Maryland politics reflect the contradictions and challenges we face in trying to develop a rooted, independent left politics that can defeat the Republican right on one side and challenge complacent pro-corporate, machine style Democrats on the other. Absent doing so, we get the result we had in November’s election: victory by Republican incumbent Larry Hogan over a progressive Democratic challenger, aided and abetted by a do-nothing Democratic establishment fully comfortable with the status quo.
This problem is highlighted in Prince George’s County where a far too comfortable Democratic Party apparatus — using term limits to jockey positions rather than open up the political process — shuts out dissident voices and relies on low voter turnout and low levels of public political participation to maintain power. Or rather, to remain in office, for power resides far more in the hands of developers and interests outside the county, a reality elected officials too often accept as unchangeable.
Even given this framework, progress has been possible: The state assembly was able to pass legislation, such as paid sick leave and extending the franchise to returning citizens as soon as they were released from prison, over Governor Hogan’s veto and despite the absence of leadership by Democratic State Senate President Mike Miller. And there is no doubt that most elected officials in Prince George’s hold liberal or progressive values and would like to see positive changes for the communities they represent. Yet for all that fundamental issues remain unaddressed — whether it be housing, education, jobs, health care, poverty, criminal justice, inequality, public official accountability — the county and the state are both going in the wrong direction. How to address this issue in a meaningful way is the challenge facing all of us, and a particular challenge facing DSA as we begin the process of building a Prince George’s chapter.
To do so means, first and foremost, working with and supporting initiatives and organizations that are already laying the foundation for transformative politics built from neighborhood engagement. A prime example of this was on display for the nearly 200 people who attended Progressive Maryland’s year-end gathering at the Unitarian Universalist Church just outside Annapolis on Saturday December 29. The gathering featured breakout sessions on issues for organizational focus in the upcoming year: health care as a right (with the goal of Medicare for more/Medicare for all), fair elections (getting money out of politics), mass liberation (ending mass incarceration/establishing justice that heals, not justice that hurts), for a living wage (the Fight for $15), and movement building (building political power by encouraging people with progressive values from all walks of life to run for public office).
These areas of focus are not meant to be limiting; smaller groups by area of the state — Anne Arundel, Baltimore, Charles County, Frederick, the Lower Shore, Montgomery and (perhaps the largest in attendance) Prince George’s County — met to discuss how to organize next steps. The Prince George’s group will build on work on criminal justice and education with plans to begin work on health care in the year ahead.
These goals are similar to those of Our Revolution, a connection evident when comparing the Progressive Maryland meeting to a meeting of Our Revolution Prince George’s which was held earlier in December at the New Deal Café in Greenbelt.

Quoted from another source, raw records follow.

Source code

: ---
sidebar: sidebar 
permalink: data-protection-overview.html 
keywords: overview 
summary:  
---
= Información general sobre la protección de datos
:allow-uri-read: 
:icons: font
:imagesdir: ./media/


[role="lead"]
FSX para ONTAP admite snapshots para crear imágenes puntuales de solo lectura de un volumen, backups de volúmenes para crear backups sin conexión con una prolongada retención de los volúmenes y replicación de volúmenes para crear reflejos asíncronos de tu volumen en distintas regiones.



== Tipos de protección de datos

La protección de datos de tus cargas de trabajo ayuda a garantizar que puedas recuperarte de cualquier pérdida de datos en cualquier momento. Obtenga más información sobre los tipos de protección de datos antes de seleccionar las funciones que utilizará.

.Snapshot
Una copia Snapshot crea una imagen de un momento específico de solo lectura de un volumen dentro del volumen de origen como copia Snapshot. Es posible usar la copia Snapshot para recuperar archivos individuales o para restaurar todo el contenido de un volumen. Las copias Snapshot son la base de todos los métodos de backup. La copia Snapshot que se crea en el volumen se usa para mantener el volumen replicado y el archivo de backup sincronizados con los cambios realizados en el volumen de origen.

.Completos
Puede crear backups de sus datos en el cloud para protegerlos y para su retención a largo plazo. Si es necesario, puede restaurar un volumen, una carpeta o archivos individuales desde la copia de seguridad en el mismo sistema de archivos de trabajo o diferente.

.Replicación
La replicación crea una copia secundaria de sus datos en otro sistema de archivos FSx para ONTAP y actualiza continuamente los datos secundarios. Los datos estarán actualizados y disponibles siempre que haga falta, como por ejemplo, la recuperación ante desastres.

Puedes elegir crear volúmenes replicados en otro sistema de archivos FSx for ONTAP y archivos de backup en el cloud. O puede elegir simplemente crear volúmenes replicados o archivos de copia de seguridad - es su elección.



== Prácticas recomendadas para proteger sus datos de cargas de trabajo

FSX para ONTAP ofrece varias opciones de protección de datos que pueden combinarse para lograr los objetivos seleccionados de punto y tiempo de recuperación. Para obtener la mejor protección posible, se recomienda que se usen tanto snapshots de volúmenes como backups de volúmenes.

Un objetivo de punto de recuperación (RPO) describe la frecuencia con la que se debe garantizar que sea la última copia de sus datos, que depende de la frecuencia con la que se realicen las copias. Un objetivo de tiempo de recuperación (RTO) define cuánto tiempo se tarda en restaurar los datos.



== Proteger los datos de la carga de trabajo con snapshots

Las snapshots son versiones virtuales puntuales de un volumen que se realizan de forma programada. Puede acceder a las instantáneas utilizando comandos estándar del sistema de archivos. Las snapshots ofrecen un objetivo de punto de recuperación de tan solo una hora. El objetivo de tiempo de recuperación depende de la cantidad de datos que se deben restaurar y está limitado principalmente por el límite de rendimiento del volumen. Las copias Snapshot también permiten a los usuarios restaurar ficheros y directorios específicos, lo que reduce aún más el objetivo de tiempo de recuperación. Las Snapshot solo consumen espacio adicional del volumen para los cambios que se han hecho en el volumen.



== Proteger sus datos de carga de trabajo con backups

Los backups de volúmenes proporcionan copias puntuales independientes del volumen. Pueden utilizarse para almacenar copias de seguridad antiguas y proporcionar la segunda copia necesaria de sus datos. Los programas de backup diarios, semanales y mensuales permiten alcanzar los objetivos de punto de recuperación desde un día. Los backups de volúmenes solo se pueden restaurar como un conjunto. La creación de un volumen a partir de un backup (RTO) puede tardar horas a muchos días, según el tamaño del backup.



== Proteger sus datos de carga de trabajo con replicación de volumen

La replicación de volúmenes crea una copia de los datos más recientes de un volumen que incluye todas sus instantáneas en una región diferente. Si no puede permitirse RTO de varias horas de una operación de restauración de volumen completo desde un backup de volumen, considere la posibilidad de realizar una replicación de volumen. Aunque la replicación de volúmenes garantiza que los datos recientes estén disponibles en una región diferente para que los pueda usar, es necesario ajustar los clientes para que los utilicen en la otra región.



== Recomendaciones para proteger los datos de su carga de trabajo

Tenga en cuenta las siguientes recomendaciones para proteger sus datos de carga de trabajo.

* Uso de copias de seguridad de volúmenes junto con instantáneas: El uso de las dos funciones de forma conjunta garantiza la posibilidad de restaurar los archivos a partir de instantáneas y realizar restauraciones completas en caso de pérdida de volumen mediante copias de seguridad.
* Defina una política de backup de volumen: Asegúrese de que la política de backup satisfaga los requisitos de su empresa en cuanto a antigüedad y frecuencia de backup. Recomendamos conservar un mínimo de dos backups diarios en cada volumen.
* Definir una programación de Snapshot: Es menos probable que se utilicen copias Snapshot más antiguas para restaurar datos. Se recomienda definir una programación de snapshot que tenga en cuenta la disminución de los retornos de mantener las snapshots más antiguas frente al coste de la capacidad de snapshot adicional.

The 15–20 people in attendance, many of whom were energized by Sanders’s presidential campaign and angered by the lack of mainstream Democratic Party support for the Democratic gubernatorial candidate, Ben Jealous, discussed a wide array of areas of engagement in the state, in particular, education, raising the minimum wage, health care for all, immigrant rights and environmental justice. The primary focus, however, was on the need for structural change to the political culture of the county and the state, for example, public financing for elections, getting rid of misleading “official” sample ballots, changing how Democratic Party leadership is chosen in the state assembly — organizing to make democracy real.
Although Progressive Maryland, Progressive Prince George’s and Our Revolution Prince George’s emphasized different issues, their programs and overall worldview are largely congruent. Our collective goal is to continue to resist Trump and the right-wing agenda in its local manifestations, but to do so by fighting for real, large-scale substantive change in our communities and throughout Maryland. The same can be said for many other progressive and left organizations active in our county and in the state — and for the programmatic work of DSA.

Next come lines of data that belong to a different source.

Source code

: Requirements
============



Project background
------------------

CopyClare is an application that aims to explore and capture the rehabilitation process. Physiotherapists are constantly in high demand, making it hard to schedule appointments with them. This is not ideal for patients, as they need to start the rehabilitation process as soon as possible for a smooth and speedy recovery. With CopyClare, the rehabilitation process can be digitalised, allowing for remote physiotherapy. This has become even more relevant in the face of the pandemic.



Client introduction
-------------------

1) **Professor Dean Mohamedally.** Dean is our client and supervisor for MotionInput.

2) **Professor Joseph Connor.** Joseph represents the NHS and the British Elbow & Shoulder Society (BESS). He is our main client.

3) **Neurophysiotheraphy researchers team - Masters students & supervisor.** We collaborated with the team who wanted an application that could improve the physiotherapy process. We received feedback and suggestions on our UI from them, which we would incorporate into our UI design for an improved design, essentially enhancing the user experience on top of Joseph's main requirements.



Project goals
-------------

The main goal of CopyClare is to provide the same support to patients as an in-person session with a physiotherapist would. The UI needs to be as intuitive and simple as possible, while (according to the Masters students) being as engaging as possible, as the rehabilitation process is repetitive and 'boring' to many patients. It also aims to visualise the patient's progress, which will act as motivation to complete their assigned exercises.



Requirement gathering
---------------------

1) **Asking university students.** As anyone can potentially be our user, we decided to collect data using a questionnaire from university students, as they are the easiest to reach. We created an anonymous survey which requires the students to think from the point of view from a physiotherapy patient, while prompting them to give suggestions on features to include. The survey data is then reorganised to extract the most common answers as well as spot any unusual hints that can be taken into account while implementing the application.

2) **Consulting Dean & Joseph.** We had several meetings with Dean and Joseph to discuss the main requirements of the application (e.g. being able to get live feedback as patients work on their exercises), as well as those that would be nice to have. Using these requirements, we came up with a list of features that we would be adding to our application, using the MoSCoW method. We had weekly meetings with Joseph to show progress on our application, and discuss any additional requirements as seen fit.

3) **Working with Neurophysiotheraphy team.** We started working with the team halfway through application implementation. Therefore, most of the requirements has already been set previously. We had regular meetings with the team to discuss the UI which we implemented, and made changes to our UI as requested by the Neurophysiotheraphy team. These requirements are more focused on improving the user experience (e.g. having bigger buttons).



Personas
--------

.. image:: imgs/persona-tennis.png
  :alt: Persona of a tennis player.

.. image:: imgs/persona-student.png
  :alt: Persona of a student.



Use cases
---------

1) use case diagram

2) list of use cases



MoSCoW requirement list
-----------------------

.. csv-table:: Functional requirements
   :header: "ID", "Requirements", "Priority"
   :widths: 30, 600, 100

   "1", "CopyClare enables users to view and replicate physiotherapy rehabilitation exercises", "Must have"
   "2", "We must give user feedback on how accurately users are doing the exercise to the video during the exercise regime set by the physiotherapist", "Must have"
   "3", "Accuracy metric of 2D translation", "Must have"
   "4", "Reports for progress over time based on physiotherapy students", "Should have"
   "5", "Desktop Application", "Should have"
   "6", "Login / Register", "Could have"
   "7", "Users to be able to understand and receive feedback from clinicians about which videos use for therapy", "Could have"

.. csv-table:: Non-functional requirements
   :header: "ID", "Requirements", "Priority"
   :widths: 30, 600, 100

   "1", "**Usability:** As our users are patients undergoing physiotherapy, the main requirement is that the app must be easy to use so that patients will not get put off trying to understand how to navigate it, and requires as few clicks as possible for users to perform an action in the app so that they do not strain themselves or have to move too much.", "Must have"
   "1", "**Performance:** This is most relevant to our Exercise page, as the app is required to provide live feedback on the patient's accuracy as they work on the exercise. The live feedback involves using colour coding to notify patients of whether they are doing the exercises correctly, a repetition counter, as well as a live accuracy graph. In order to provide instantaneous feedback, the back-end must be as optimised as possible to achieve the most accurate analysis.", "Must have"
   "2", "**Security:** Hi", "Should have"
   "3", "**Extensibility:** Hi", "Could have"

DSA in Prince George’s is smaller and more scattered than is DSA elsewhere in the DC metro area, but we look forward to making more of an organized contribution to our community in the future. Over the past year, we have organized small gatherings of DSA activists in Prince George’s, looking for ways to support the work and initiatives others have taken, to be a force for unity and to bring to bear our broader socialist outlook to frame the interconnected issues we face locally in our state and in our society. This includes connecting our work to broader national efforts, such as challenging the reactionary role in internal Democratic Party politics and on global affairs (especially around the Middle East) of Senator Ben Cardin, Representative Steny Hoyer and others. By their actions they undermine the unity around substantive change needed to combat right-wing Republicanism and its necessary complement of promoting structural changes that would empower people and end corporate rule over our collective lives.